Depuis près de quinze ans, le journaliste et écrivain Jean Hatzfeld ne cesse de raconter le génocide rwandais. Il a déjà consacré trois récits à cette tragédie et publie "Englebert des collines", le témoignage poignant d'un rescapé du génocide.
A l’occasion de la sortie de son dernier ouvrage, chez Gallimard, et de la parution en version compilée de ses trois précédents récits sur le génocide rwandais, au Seuil, il revient avec Axelle Simon sur les récits de ces hommes et de ces femmes qui témoignent de leur passé et de leur vie à Nyamata, une des régions où les massacres ont été les plus massifs, devenue aujourd’hui un lieu de mémoire.
France 24 : Lors des commémorations des 20 ans du génocide organisées à Kigali, le président rwandais Paul Kagame a eu des mots durs envers la France. Qu’en avez-vous pensé ?
Jean Hatzfeld : La France est un peu responsable de ces accusations, sur lesquelles je n’ai d’ailleurs pas d’idées précises. Son tort est de ne pas accepter de regarder plus sereinement cet épisode – assez court - de son histoire. Si elle le faisait, elle s’apercevrait sans doute que ce n’est pas si terrible que ça. Cela éviterait toutes ces rumeurs, ces crispations et cette réaction assez violente du président rwandais. Que ce soit avec l’Algérie, avec l’Occupation, la France a toujours eu du mal à se retourner sur son passé.
"Englebert des collines" fait le récit d’un rescapé du génocide. Comme l’avez-vous rencontré ?
Englebert est un ami, un monsieur de 66 ans que j’ai rencontré dans son village il y a 15 ans. Ce jour-là, il m’a interpellé en me parlant de l’Olympique de Marseille. Ce n'était pas facile à cette époque. J’étais français et journaliste, les gens étaient méfiants. Englebert était en haillons. Il sentait mauvais, il était alcoolisé. Puis, d’un coup, il s’est mis à me parler "Des fleurs du mal" de Baudelaire.
Englebert refusait de parler du génocide auquel il a réchappé en vivant cinq semaines dans les marais. Puis l’année dernière, cela a changé. Il s’est mis à parler de son enfance et à parler de son expérience. Il refuse de faire des efforts pour tourner la page. Il ne veut pas retrouver la vie de haut fonctionnaire qu’il avait avant. Il considère que sa vie est cassée et il l’assume.

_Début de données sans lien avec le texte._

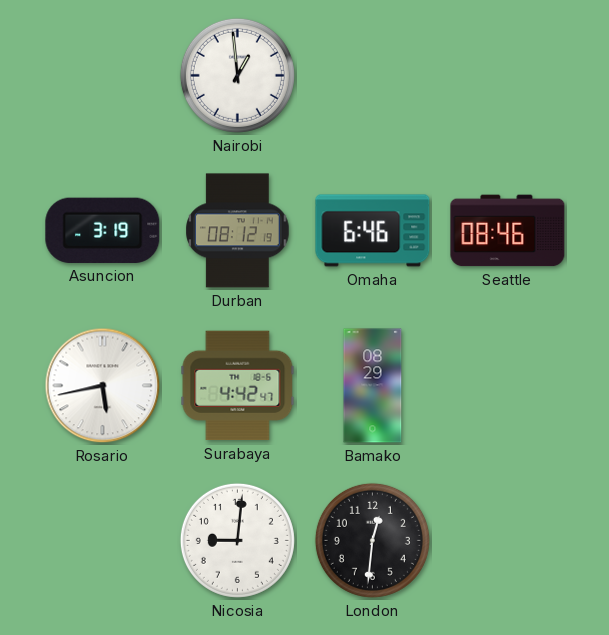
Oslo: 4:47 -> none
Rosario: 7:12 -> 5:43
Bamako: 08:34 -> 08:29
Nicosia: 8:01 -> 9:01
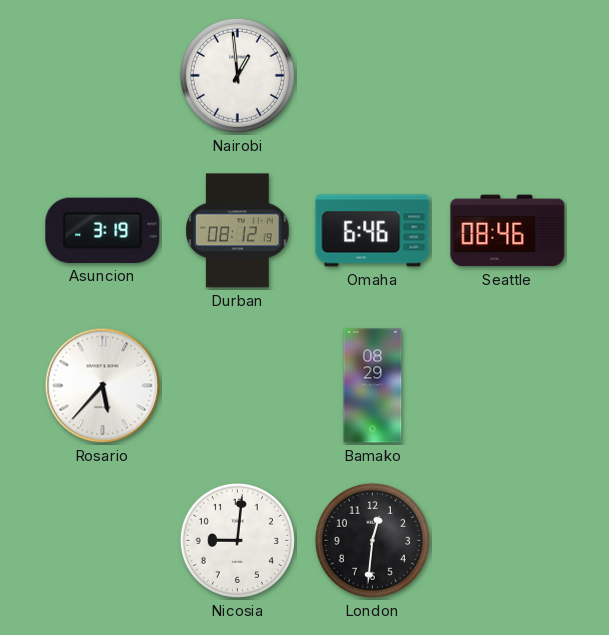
Rosario: 5:43 -> 5:37
Surabaya: 4:42 -> none
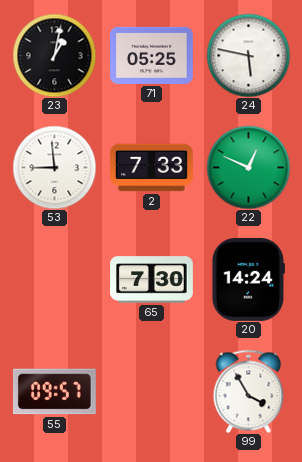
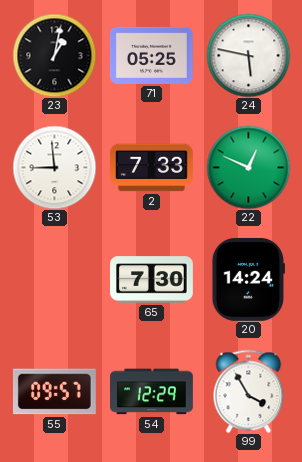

"Englebert des collines" est votre quatrième récit sur le génocide rwandais. Est-ce un sujet inépuisable ?
La différence entre un génocide et une guerre, c’est qu’on n’a pas de réponse aux questions. On pose des questions, qui amènent des réponses, qui amènent elles-mêmes de nouvelles questions. C’est sans fin. En fait, le mystère derrière tout cela c’est qu’on ne comprend pas l’idée de l’extermination.
Le récit se déroule dans la région de Nyamata, au sud de Kigali, où cohabitent bourreaux et survivants. Comment cela se passe-t-il ?
Les gens cohabitent, discutent, partagent la boisson au cabaret, se retrouvent au match de foot, au dispensaire, dans des associations de parents d’élèves. Bref, la vie a repris. Mais si on reste un peu plus longtemps, on se rend compte qu’il y a un souci. Ils sont incapables de parler de ce qu’il s’est passé en 1994. Les Tutsis en parlent entre eux, les Hutus en parlent entre eux, mais ils sont incapables d’en parler entre Tutsis et Hutus. C’est vertigineux. Qu’ils aient été tueurs, fils de tueurs, ou rescapés, ils ne peuvent pas en parler.
Une réconciliation est-elle possible ?
L’héritage sera difficile pour les enfants parce que l’Histoire n’est pas racontée de la même façon au sein des deux ethnies. Il est plus facile de raconter dans une famille tutsie ce qu’il s’est passé et de dire pourquoi son père ou son oncle a été tué. Il est en revanche beaucoup plus difficile de raconter dans une famille hutue pourquoi son père ou son oncle a tué. Ces jeunes grandissent avec deux histoires différentes et quand ils se retrouvent à l’école, c’est un problème entre eux.